**EXTRACT TO READ:**

▼

It turns me off in this sense. It is bad terminology. Unfortunate use of words. But we work with them because of their heritage in our tradition.

Why unfortunate? Because of what you said: False self is not bad.

I prefer to use: early on our journey and later on our journey, thus and such happens. [This is not to deny that many unduly put off the journey to such things as transformation and even adulthood.] The early stages of formation and transformation are good. So are the later. And nothing that takes place on our early journey is abandoned. The false self represents our socialization, moving from little animals to humans. It represents our humanization. And our humanization and divinization are inextricably intertwined, not really distinguishable really. The more fully human we become, the more we reflect the Divine Image, the imago Dei. So, we don't abandon the false self. Not at all. Rather, we take full possession of it in order to surrender it to crucifixion. [And one cannot surrender what one does not form and possess.] We give it up in order to be radically saved (from sin and death); it is no mere pious gesture. Thus the seed falls to the ground and dies ... Thus every other metaphor for the Paschal Mystery ...

This is my False Self.
I give it up for you.

We awaken to the True Self when, like Ignatius, we see ourselves as God sees us. We awaken to our True Self when we realize that being socialized and a good citizen and a good person and more perfect ain't what it's about entirely; rather, its about being a Lover and being beloved and about being saved from sin and death by Jesus. It is a VERY big deal, the biggest thing anyone's got going. It is THE grail for which we quest and is wholly, wholly holy and holy, holy whole.

▲

**SET PROBLEM 1:** In the listing, rewrite the stretch from the line containing "pink hexagon: rotated 16" through the line containing "gray rectangle: rotated 21 degrees clockwise", changing "pink hexagon" to "red hexagon" and keeping everything else the same. Leave out the picture lines.
The listing below has no connection to the reflection on the false self.

**MATERIAL TO PROCESS:**
▼

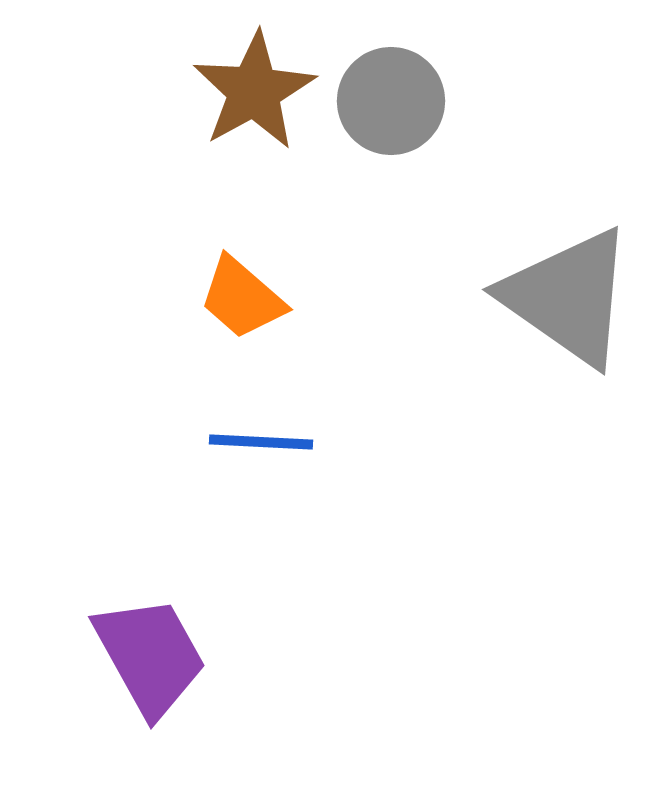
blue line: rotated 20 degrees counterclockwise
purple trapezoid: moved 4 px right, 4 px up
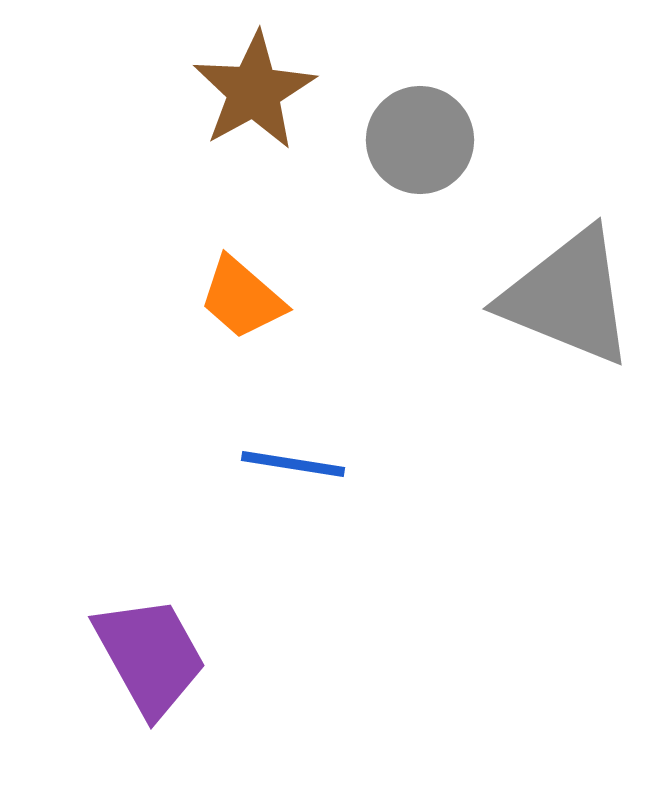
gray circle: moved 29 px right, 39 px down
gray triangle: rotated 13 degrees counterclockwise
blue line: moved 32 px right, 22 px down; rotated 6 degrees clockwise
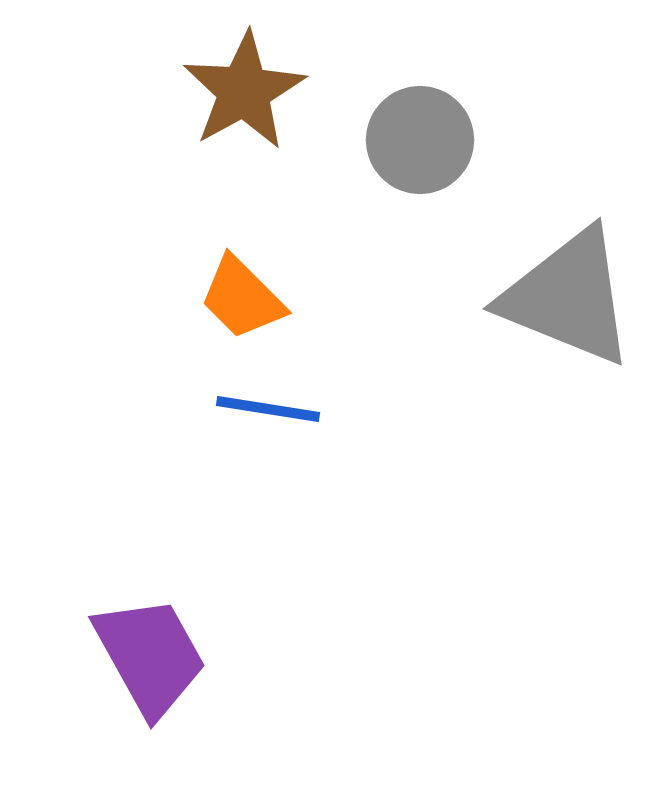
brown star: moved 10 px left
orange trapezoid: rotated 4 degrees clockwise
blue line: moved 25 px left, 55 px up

▲
▼

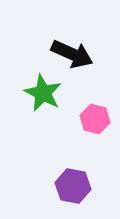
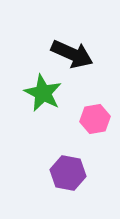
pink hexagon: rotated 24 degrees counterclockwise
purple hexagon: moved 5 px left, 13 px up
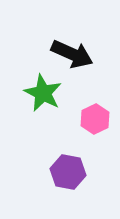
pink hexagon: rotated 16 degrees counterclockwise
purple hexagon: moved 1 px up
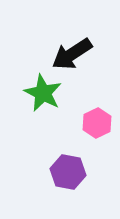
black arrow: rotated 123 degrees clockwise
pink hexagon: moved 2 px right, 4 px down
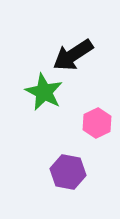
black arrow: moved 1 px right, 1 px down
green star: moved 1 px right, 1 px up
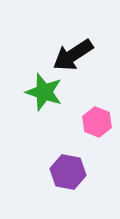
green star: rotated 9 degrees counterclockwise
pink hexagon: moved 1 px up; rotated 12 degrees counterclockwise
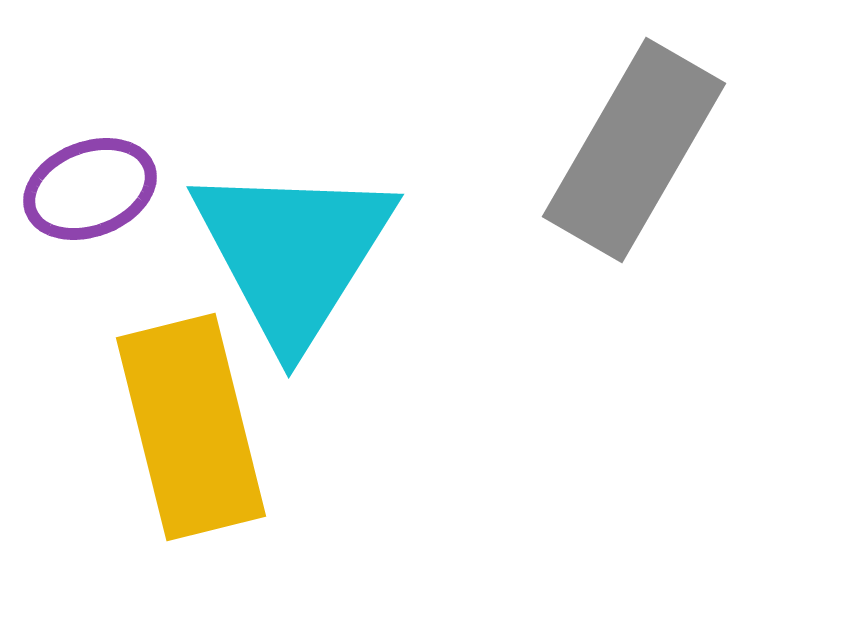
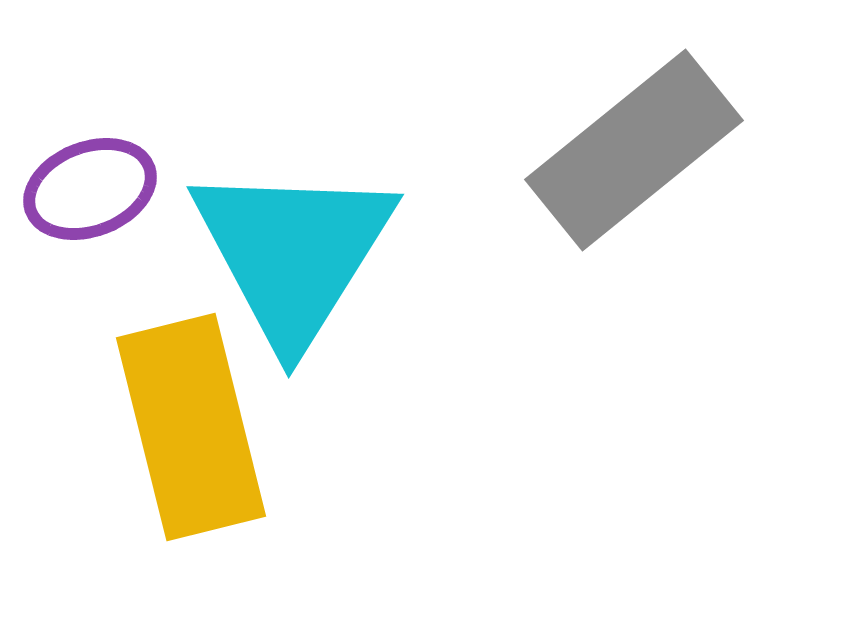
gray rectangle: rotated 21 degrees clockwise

▲

**SET PROBLEM 2:** In the reflection on the false self, what does the false self represent?

**WORKED SOLUTION 1:**
red hexagon: rotated 16 degrees counterclockwise
purple hexagon: moved 1 px up
black arrow: rotated 123 degrees clockwise
red hexagon: moved 2 px right, 4 px down
black arrow: moved 1 px right, 1 px down
green star: moved 1 px right, 1 px up
green star: rotated 9 degrees counterclockwise
red hexagon: moved 1 px up; rotated 12 degrees counterclockwise
gray rectangle: rotated 21 degrees clockwise

**WORKED SOLUTION 2:** It represents our socialization, our moving from little animals to humans, and so our humanization.